### WHAT TO WORK ON
Go through the material that comes after this and count the lines containing "Propostas"; report only the count.

----- STUDY MATERIAL -----

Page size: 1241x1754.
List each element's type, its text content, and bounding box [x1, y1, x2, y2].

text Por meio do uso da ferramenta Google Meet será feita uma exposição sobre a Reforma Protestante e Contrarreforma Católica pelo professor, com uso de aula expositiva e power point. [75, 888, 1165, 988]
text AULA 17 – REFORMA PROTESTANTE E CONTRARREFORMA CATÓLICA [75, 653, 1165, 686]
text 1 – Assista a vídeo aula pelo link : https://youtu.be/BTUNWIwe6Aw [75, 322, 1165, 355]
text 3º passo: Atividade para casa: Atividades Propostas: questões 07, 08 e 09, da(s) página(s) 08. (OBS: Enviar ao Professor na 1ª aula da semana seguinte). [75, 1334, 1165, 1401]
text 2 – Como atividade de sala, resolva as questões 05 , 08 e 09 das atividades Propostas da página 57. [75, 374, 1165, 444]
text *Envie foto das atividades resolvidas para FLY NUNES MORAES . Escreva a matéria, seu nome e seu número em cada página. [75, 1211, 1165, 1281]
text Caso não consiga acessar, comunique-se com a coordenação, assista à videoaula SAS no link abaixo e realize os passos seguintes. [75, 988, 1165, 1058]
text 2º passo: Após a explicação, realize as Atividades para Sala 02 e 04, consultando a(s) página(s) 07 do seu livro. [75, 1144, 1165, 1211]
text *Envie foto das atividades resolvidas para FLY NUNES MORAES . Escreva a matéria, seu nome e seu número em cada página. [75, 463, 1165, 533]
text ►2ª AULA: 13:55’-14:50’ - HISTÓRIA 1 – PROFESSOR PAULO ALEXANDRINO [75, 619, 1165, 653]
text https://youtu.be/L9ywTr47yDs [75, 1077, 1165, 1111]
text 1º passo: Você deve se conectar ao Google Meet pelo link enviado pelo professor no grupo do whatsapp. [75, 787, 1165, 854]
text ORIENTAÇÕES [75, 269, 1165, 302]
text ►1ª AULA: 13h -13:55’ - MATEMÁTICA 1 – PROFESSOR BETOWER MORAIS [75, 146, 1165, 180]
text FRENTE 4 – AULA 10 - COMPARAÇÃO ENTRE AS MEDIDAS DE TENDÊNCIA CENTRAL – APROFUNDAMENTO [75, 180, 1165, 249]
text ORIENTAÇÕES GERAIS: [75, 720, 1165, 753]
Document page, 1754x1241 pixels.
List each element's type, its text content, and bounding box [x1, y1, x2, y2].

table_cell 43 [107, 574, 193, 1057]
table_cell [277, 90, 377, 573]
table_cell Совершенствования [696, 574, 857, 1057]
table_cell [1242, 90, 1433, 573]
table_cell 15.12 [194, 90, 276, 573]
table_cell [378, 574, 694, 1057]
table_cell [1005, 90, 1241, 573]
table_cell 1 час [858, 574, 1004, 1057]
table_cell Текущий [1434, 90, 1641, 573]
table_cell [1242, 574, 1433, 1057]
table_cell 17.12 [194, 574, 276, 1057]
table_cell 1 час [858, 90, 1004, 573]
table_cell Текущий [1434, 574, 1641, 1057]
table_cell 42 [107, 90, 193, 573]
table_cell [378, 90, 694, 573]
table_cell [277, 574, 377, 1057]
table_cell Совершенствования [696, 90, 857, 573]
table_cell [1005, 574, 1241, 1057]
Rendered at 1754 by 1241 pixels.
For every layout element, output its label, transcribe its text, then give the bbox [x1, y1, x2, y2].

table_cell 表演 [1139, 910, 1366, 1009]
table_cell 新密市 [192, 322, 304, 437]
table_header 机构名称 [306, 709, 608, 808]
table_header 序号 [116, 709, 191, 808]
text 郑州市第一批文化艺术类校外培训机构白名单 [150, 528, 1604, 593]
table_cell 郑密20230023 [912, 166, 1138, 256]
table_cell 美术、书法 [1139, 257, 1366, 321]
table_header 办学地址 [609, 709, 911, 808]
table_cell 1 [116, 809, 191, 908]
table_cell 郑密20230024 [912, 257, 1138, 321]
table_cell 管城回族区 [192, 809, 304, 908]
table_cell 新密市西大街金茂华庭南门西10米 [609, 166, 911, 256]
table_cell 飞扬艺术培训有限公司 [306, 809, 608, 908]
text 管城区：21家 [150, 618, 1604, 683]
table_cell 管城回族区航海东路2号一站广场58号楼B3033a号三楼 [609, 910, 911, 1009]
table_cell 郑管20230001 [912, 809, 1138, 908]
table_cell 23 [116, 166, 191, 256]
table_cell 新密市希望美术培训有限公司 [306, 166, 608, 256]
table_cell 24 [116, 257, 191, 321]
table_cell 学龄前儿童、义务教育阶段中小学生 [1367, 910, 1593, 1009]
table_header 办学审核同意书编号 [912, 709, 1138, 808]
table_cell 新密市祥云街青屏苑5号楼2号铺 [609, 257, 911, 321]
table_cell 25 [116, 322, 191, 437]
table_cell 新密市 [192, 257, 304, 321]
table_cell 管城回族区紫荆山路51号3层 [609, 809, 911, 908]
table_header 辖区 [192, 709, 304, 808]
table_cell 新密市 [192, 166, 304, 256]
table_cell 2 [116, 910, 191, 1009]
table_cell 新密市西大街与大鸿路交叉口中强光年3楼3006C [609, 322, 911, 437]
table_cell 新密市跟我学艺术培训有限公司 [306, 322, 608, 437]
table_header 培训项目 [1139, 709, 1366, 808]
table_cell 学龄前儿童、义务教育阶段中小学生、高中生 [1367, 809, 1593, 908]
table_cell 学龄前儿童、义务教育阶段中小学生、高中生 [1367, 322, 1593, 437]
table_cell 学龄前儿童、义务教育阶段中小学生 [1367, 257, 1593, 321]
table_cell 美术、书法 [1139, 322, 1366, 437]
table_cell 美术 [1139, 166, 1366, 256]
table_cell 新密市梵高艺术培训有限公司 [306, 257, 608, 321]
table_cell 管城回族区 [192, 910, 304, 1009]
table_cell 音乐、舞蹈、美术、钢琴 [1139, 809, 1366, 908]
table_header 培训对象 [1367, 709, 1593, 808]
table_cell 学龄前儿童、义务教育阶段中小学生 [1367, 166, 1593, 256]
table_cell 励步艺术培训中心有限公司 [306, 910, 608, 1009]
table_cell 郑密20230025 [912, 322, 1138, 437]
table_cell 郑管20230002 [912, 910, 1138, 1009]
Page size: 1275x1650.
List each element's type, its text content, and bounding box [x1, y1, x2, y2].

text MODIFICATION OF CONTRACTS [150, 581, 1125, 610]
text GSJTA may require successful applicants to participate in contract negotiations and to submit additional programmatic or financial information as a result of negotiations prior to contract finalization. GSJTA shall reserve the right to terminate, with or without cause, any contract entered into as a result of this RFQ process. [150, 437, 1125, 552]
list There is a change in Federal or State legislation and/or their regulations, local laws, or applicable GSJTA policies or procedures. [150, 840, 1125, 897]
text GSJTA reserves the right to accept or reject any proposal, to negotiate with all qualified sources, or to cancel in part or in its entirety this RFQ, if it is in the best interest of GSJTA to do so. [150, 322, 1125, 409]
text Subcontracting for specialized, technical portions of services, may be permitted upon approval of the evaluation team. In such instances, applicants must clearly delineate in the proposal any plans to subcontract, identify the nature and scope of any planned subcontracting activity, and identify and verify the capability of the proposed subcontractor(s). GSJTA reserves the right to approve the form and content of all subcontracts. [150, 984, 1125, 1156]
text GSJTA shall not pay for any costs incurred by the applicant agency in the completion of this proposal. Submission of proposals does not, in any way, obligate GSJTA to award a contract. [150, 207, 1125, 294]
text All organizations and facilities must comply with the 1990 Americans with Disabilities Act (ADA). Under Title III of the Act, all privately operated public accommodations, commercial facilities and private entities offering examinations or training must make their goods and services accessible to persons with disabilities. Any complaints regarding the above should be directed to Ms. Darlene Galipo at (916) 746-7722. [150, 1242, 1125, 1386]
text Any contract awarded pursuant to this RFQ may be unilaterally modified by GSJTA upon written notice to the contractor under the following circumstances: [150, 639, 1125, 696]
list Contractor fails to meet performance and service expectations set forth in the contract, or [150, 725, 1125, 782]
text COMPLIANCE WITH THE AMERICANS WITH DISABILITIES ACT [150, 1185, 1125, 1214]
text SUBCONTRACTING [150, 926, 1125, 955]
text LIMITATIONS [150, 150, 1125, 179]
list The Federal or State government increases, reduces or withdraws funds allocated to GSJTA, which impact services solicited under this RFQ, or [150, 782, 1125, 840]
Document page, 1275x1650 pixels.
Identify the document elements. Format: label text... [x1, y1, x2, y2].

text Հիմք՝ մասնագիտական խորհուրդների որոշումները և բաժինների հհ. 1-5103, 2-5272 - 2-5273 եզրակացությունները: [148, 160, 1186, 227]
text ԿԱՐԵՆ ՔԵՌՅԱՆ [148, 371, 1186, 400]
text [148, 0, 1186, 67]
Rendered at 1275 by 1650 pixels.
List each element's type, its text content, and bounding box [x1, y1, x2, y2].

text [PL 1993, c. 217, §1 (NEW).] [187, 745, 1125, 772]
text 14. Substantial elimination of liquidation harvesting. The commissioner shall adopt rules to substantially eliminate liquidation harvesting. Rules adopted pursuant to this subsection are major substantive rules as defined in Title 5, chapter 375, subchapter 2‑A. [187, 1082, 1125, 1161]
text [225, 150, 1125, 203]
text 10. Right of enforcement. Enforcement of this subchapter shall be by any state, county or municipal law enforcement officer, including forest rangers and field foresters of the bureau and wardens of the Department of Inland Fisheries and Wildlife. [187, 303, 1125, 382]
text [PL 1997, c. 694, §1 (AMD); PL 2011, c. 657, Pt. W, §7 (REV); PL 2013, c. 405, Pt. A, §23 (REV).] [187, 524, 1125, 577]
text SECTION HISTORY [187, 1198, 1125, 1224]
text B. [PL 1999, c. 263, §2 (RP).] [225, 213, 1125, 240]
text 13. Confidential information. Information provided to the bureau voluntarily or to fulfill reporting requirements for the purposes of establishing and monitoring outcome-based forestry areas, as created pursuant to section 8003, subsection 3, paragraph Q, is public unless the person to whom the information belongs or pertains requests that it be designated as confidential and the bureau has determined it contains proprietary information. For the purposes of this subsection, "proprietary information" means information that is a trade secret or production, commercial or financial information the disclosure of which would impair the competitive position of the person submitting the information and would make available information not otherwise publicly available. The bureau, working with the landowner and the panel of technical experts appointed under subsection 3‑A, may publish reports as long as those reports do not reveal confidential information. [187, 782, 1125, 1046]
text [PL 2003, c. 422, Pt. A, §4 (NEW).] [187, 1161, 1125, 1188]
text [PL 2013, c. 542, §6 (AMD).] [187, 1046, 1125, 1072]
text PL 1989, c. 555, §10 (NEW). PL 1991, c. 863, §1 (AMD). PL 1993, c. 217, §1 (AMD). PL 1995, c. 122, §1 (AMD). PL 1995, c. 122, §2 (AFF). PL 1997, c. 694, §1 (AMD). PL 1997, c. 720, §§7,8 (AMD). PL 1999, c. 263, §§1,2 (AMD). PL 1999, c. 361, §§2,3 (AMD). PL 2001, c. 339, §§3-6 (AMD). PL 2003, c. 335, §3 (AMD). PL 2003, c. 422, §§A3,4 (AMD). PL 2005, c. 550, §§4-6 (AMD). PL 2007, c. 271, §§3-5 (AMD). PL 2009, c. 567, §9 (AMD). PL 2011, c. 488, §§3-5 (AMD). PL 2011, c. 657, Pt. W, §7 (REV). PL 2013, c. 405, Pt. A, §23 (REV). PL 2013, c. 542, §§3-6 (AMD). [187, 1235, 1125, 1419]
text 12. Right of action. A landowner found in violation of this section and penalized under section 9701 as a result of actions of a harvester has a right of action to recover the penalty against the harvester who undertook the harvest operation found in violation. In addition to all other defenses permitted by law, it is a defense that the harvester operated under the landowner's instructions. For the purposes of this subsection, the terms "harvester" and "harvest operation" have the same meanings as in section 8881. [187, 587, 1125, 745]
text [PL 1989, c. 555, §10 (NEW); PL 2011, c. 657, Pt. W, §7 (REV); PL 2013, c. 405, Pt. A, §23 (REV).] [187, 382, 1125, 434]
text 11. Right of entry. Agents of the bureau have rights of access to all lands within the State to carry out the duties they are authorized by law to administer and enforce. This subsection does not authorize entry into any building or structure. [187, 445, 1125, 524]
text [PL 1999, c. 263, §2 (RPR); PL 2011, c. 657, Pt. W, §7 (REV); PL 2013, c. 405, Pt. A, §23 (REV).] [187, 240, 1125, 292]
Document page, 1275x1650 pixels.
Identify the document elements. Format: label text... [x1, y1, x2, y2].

-----

### EXERCISE SOLUTION
2